As U.S. Regulator Reverses Course, Wells Fargo Faces Tighter Controls




As U.S. Regulator Reverses Course, Wells Fargo Faces Tighter Controls
To claw back pay of former executives at Wells Fargo & Co after a phony-accounts scandal, a leading U.S. bank regulator reversed course and repositioned the agency.
 
The Office of the Comptroller of the Currency, the main regulator for federal banks said that the lender must also now seek prior approval before naming new bank leadership.
 
At a time when some lawmakers complain bank bosses have not paid a fair price for their part in financial scandals, this move may target executive pay at Wells Fargo.
 
To settle charges that bank employees opened as many as 2 million accounts without customers' knowledge, Wells Fargo agreed to pay $190 million in September.

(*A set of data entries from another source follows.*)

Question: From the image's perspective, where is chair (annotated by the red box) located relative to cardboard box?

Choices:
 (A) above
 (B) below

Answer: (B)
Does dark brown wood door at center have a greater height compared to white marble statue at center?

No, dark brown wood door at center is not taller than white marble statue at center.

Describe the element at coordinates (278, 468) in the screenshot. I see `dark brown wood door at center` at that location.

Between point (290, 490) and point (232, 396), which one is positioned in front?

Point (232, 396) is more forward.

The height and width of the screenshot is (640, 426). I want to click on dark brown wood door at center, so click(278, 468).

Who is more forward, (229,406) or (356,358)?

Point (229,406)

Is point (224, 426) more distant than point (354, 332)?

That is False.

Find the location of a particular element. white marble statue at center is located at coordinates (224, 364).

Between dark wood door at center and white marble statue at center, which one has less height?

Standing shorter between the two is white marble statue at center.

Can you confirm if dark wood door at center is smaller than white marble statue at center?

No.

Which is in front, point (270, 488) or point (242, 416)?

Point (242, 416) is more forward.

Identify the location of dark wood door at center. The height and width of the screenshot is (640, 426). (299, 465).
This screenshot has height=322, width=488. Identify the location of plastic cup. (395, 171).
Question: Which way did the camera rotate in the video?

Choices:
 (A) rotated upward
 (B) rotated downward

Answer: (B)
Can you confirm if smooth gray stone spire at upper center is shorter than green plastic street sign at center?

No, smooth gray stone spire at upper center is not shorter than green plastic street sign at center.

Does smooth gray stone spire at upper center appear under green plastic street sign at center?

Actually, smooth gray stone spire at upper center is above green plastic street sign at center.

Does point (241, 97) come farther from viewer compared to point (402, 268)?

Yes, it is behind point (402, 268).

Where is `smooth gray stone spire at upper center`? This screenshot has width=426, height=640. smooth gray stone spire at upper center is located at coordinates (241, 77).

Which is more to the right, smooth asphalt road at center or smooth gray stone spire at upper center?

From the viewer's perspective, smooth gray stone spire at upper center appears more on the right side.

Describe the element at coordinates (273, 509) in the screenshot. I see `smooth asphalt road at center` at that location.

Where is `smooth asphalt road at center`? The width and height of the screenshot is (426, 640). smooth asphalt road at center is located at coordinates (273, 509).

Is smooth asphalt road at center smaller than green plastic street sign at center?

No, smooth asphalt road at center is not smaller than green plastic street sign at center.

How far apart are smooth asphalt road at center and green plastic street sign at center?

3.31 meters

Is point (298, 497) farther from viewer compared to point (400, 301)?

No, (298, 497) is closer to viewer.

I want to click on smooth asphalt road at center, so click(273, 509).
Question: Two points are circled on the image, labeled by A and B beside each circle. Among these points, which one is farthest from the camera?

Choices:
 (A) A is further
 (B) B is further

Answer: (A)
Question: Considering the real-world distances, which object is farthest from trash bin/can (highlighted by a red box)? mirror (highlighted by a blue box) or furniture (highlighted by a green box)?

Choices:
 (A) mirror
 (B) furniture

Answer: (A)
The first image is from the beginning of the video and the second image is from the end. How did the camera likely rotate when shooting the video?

The San Francisco-based bank that fired 5,300 employees involved said that the fraud went on for at least five years.
 
John Stumpf, the firm's chief executive officer, resigned and Congressional hearings followed news of the scandal.
 
Meanwhile, the September settlement with Wells Fargo remained relatively lax.
 
In that agreement, the OCC exempted Wells Fargo from some controls on "golden parachutes". The OCC said that the latest move puts Wells Fargo under toughened standards for oversight and voids those earlier allowances.
 
"The OCC informed the Bank today that it has revoked... relief from specific requirements and limitations regarding rules, policies, and procedures for corporate activities," the agency said in a Friday evening statement.
 
The bank is on track to restore its reputation and business, a Wells Fargo official said. "This will not inhibit our ability to execute our strategy, rebuild trust and serve our customers," said spokeswoman Jennifer Dunn.
 
According to a Reuters review of securities filings, in the wake of the scandal, Stumpf and Carrie Tolstedt, former head of retail banking, did relinquish about $60 million in stock. But according ot the filings, the pair also stood to take home more than $350 million in compensation.
 
According to the September settlement, Wells Fargo "is not subject to the limitation on golden parachute and indemnification payment." An eight-page stipulation exempts the bank from "requiring OCC approval of a change in directors and senior executive officers" and that allowance on executive pay appears in the stipulation.
 
According to banking rules, the OCC could have asked that incoming executives satisfy tests of "experience, character or integrity" if it has asserted its right to screen Wells Fargo executives.
 
While exemptions are common, after the savings and loan crisis of the 1980s and 1990s, regulators gained the right to freeze executive payouts at troubled banks. According to documents, roughly half the times it issued cease-and-desist orders this year, the OCC has granted an exemption on "golden parachute" standards.
 
Wells Fargo was urged to come clean about the scope of the phony-accounts scandal in Congress. Emails, memos and meeting minutes from the bank's inner workings have been asked to be shared by Democrats on the Senate Banking Committee. But the has largely declined.